YOUR ASSIGNMENT:
Repeat the entries below in full, with every character unchanged.

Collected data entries
○ ○ ○ ○

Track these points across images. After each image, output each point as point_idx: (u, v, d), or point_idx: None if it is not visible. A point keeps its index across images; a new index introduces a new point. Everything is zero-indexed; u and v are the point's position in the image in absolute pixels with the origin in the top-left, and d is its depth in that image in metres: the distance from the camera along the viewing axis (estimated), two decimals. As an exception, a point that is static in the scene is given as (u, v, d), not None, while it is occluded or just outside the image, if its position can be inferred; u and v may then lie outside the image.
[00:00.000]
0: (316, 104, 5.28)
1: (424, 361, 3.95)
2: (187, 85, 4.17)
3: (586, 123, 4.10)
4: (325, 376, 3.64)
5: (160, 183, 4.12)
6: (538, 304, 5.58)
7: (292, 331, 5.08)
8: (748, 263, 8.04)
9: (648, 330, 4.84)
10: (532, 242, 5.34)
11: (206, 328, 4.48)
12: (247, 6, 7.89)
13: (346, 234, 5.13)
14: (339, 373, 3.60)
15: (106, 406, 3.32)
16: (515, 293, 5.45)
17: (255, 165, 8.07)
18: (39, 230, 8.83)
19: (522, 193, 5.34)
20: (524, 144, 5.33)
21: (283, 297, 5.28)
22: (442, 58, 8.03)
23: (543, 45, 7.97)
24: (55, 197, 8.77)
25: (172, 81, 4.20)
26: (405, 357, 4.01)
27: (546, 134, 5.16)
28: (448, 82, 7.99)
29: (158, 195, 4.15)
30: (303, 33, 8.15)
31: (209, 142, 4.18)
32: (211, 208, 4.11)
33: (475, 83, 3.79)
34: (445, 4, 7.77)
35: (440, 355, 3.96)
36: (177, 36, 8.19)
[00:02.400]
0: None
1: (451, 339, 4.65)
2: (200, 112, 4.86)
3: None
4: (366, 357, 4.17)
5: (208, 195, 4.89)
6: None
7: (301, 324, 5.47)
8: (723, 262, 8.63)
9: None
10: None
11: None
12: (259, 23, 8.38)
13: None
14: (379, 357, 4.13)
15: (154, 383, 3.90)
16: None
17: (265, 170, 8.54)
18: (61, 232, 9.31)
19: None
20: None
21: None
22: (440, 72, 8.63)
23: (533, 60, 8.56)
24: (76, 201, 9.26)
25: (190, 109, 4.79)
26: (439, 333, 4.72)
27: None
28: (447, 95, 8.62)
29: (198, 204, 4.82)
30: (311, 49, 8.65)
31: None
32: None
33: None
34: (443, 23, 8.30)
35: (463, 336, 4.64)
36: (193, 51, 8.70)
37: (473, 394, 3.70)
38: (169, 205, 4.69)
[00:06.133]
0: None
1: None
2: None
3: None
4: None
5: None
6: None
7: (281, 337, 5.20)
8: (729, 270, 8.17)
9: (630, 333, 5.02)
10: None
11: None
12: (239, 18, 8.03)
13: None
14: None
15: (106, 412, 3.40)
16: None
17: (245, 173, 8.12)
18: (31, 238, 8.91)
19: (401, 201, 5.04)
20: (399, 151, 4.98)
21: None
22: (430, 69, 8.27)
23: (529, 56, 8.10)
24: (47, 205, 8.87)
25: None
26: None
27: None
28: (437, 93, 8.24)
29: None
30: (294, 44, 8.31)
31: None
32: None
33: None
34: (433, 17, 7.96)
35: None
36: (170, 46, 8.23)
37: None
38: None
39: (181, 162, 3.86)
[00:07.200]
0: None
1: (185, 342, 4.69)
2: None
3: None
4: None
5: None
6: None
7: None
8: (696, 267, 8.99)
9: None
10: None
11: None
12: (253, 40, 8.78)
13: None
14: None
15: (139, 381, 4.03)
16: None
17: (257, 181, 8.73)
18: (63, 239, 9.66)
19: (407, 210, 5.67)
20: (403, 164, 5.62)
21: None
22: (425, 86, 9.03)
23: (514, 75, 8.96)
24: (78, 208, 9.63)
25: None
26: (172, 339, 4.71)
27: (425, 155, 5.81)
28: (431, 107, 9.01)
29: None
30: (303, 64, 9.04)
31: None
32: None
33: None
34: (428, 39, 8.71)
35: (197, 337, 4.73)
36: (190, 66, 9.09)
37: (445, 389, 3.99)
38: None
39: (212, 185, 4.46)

○ ○ ○ ○

SOLUTION FOR THIS EXERCISE:
Track these points across images. After each image, output each point as point_idx: (u, v, d), or point_idx: None if it is not visible. A point keeps its index across images; a new index introduces a new point. Everything is zero-indexed; u and v are the point's position in the image in absolute pixels with the origin in the top-left, and d is its depth in that image in metres: the distance from the camera along the viewing axis (estimated), two decimals. As an exception, a point that is static in the scene is given as (u, v, d), not None, while it is occluded or just outside the image, if its position can be inferred; u and v may then lie outside the image.
[00:00.000]
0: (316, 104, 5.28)
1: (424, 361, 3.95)
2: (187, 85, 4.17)
3: (586, 123, 4.10)
4: (325, 376, 3.64)
5: (160, 183, 4.12)
6: (538, 304, 5.58)
7: (292, 331, 5.08)
8: (748, 263, 8.04)
9: (648, 330, 4.84)
10: (532, 242, 5.34)
11: (206, 328, 4.48)
12: (247, 6, 7.89)
13: (346, 234, 5.13)
14: (339, 373, 3.60)
15: (106, 406, 3.32)
16: (515, 293, 5.45)
17: (255, 165, 8.07)
18: (39, 230, 8.83)
19: (522, 193, 5.34)
20: (524, 144, 5.33)
21: (283, 297, 5.28)
22: (442, 58, 8.03)
23: (543, 45, 7.97)
24: (55, 197, 8.77)
25: (172, 81, 4.20)
26: (405, 357, 4.01)
27: (546, 134, 5.16)
28: (448, 82, 7.99)
29: (158, 195, 4.15)
30: (303, 33, 8.15)
31: (209, 142, 4.18)
32: (211, 208, 4.11)
33: (475, 83, 3.79)
34: (445, 4, 7.77)
35: (440, 355, 3.96)
36: (177, 36, 8.19)
[00:02.400]
0: None
1: (451, 339, 4.65)
2: (200, 112, 4.86)
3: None
4: (366, 357, 4.17)
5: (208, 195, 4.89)
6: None
7: (301, 324, 5.47)
8: (723, 262, 8.63)
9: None
10: None
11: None
12: (259, 23, 8.38)
13: None
14: (379, 357, 4.13)
15: (154, 383, 3.90)
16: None
17: (265, 170, 8.54)
18: (61, 232, 9.31)
19: None
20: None
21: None
22: (440, 72, 8.63)
23: (533, 60, 8.56)
24: (76, 201, 9.26)
25: (190, 109, 4.79)
26: (439, 333, 4.72)
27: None
28: (447, 95, 8.62)
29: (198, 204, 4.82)
30: (311, 49, 8.65)
31: None
32: None
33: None
34: (443, 23, 8.30)
35: (463, 336, 4.64)
36: (193, 51, 8.70)
37: (473, 394, 3.70)
38: (169, 205, 4.69)
[00:06.133]
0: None
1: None
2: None
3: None
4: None
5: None
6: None
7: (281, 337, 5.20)
8: (729, 270, 8.17)
9: (630, 333, 5.02)
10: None
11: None
12: (239, 18, 8.03)
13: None
14: None
15: (106, 412, 3.40)
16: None
17: (245, 173, 8.12)
18: (31, 238, 8.91)
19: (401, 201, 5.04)
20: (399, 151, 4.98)
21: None
22: (430, 69, 8.27)
23: (529, 56, 8.10)
24: (47, 205, 8.87)
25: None
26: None
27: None
28: (437, 93, 8.24)
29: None
30: (294, 44, 8.31)
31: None
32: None
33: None
34: (433, 17, 7.96)
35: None
36: (170, 46, 8.23)
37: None
38: None
39: (181, 162, 3.86)
[00:07.200]
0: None
1: (185, 342, 4.69)
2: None
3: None
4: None
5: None
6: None
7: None
8: (696, 267, 8.99)
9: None
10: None
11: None
12: (253, 40, 8.78)
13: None
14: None
15: (139, 381, 4.03)
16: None
17: (257, 181, 8.73)
18: (63, 239, 9.66)
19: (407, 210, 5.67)
20: (403, 164, 5.62)
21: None
22: (425, 86, 9.03)
23: (514, 75, 8.96)
24: (78, 208, 9.63)
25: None
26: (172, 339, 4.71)
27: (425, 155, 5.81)
28: (431, 107, 9.01)
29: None
30: (303, 64, 9.04)
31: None
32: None
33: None
34: (428, 39, 8.71)
35: (197, 337, 4.73)
36: (190, 66, 9.09)
37: (445, 389, 3.99)
38: None
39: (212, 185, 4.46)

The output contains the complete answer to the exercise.